Silicon-based semiconductors are approaching their performance limits, so researchers are investigating materials such as gallium nitride (GaN) as potential replacements. A team of engineers from Cornell, Notre Dame and the semiconductor company IQE has created GaN power diodes capable of serving as the building blocks for future GaN power switches.
Alas, GaN is prone to defects and reliability issues, and current GaN-based devices often operate at a fraction of what GaN is truly capable of. In “Near unity ideality factor and Shockley-Read-Hall lifetime in GaN-on-GaN p-n diodes with avalanche breakdown,” published in the journal Applied Physics Letters, the team describes how they worked with devices based on GaN with low defect concentrations to probe GaN’s performance limits.
“Our engineering goal is to develop inexpensive, reliable, high-efficiency switches to condition electricity – from where it’s generated to where it’s consumed within electric power systems – to replace generations-old, bulky, and inefficient technologies,” said co-author Zongyang Hu. “GaN-based power devices are enabling technologies to achieve this goal.”
The researchers developed a “diode ideality factor” to quantify the deviation of the device’s current-voltage characteristics from the ideal. “One parameter we used to effectively describe the defect level in a material is the Shockley-Read-Hall (SRH) recombination lifetime,” Hu said. “The lower the defect level, the longer the SRH lifetime.”
The team found unexpectedly low differential-on-resistance of the GaN diode. “It’s as if the body of the entire p-n diode is transparent to the current flow without resistance,” he said. “We believe this is due to high-level injection of minority carriers and their long lifetime, and are exploring it further.”
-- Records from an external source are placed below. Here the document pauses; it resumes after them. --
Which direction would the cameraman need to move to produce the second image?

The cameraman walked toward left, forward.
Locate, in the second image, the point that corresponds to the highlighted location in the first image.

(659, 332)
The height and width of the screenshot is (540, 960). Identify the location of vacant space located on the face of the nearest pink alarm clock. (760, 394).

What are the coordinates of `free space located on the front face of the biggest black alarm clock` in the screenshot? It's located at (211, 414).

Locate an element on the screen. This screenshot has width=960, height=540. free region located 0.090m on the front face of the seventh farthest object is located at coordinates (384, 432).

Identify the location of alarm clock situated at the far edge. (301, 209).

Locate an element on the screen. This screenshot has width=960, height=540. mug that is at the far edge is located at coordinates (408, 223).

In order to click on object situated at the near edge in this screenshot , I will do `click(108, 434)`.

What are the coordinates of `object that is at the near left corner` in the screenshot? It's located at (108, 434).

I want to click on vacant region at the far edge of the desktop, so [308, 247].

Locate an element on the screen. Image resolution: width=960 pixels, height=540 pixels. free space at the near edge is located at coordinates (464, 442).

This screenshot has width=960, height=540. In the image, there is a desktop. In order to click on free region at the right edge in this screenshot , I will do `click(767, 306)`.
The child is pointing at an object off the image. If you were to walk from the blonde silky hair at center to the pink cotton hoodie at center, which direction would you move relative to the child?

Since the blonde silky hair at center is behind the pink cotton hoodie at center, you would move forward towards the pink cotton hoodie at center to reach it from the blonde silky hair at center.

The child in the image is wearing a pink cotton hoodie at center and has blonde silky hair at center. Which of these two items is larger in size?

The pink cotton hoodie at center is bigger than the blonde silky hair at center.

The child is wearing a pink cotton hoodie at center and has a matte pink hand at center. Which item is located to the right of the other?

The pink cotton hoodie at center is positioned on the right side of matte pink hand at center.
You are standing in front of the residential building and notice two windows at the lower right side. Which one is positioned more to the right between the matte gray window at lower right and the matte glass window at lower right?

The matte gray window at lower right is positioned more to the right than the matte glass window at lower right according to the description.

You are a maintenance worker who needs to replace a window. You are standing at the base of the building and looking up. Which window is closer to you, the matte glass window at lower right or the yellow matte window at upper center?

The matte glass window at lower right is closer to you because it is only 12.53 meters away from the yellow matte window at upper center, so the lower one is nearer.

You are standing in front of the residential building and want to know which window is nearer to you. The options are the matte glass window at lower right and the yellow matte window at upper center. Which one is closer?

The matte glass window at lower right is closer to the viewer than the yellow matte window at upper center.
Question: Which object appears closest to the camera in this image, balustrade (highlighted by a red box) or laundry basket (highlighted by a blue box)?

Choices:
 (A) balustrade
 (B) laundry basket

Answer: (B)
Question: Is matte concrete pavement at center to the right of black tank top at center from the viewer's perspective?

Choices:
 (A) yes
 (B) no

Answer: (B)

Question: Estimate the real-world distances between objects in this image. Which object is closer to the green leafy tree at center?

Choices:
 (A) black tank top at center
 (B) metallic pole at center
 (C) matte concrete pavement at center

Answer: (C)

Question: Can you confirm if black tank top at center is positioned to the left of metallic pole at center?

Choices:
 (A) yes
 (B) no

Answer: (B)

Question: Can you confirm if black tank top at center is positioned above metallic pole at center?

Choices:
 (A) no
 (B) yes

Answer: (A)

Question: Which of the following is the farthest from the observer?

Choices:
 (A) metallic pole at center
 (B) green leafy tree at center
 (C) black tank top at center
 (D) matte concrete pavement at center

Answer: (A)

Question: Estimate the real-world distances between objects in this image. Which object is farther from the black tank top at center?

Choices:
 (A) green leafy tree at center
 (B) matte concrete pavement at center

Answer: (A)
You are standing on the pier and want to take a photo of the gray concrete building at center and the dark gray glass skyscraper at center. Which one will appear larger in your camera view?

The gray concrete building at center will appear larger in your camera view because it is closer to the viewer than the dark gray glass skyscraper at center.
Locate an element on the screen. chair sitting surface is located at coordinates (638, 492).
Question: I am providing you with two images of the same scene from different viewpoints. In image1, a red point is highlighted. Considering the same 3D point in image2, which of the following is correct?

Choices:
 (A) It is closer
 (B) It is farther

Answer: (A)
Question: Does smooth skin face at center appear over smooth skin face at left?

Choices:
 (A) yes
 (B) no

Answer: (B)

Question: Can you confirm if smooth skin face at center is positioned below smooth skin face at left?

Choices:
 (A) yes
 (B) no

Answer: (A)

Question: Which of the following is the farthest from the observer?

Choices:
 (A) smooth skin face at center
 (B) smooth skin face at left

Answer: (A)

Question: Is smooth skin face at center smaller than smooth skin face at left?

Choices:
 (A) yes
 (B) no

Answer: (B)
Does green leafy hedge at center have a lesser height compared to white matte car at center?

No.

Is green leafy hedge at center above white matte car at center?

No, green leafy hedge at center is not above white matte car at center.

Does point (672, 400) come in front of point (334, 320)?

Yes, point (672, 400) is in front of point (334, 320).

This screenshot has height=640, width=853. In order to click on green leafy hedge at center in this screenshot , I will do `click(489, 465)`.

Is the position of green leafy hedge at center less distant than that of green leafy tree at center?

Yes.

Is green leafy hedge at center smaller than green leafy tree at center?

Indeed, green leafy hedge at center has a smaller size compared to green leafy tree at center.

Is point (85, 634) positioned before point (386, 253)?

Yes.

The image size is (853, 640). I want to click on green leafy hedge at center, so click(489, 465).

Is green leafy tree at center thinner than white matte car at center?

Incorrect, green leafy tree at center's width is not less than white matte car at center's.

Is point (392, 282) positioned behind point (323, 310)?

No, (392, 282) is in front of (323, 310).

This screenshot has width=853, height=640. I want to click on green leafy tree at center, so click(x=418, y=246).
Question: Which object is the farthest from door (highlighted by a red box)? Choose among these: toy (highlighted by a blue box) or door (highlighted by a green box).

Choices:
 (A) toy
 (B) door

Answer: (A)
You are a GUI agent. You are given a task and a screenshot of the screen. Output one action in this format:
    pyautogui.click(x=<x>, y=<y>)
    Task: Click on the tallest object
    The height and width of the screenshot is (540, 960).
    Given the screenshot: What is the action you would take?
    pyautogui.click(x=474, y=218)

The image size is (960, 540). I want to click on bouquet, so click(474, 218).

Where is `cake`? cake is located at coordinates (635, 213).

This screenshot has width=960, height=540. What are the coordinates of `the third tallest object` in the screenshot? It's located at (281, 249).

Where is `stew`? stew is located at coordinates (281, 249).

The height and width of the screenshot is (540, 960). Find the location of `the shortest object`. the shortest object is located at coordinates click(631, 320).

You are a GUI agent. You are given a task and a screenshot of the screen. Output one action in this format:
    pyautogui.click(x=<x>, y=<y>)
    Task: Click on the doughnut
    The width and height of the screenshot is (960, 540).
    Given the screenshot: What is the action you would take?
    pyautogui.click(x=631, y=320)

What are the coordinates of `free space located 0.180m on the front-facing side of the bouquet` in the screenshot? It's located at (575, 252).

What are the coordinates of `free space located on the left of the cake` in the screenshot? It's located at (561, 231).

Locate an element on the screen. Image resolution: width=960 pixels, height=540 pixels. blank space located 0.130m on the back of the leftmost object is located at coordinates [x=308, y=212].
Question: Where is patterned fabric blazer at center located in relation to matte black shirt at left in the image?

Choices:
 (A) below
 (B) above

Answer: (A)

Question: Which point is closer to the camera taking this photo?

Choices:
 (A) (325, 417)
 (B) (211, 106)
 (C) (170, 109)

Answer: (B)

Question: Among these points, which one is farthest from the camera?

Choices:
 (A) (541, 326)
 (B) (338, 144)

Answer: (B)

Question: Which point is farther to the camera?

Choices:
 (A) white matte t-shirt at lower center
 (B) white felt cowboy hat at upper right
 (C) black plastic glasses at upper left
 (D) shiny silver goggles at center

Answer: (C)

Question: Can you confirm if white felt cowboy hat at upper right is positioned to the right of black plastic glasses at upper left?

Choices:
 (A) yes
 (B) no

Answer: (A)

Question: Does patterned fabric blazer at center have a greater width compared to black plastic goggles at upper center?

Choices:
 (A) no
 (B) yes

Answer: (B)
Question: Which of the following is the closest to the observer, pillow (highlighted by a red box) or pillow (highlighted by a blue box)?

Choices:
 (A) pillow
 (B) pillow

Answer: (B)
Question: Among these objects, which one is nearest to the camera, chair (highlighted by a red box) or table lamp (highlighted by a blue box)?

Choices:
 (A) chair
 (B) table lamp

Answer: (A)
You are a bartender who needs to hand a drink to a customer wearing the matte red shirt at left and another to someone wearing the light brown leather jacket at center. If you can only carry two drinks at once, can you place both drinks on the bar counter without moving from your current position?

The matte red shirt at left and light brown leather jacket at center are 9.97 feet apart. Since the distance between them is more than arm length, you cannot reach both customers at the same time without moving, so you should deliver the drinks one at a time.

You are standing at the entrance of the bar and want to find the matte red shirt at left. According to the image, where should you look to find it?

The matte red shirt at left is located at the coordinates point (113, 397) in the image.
This work is the first report of GaN p-n diodes with near-ideal performance in all aspects simultaneously: a unity ideality factor, avalanche breakdown voltage, and about a two-fold improvement in device figure-of-merits over previous records.
“Our results are an important step toward understanding the intrinsic properties and the true potential of GaN,” Hu noted. “And these achievements are only possible in high-quality GaN device structures (an effort led by IQE engineers) prepared on high-quality GaN bulk substrates and with precisely tuned fabrication technologies (an effort led by Dr. Kazuki Nomoto, a research associate at Cornell University).”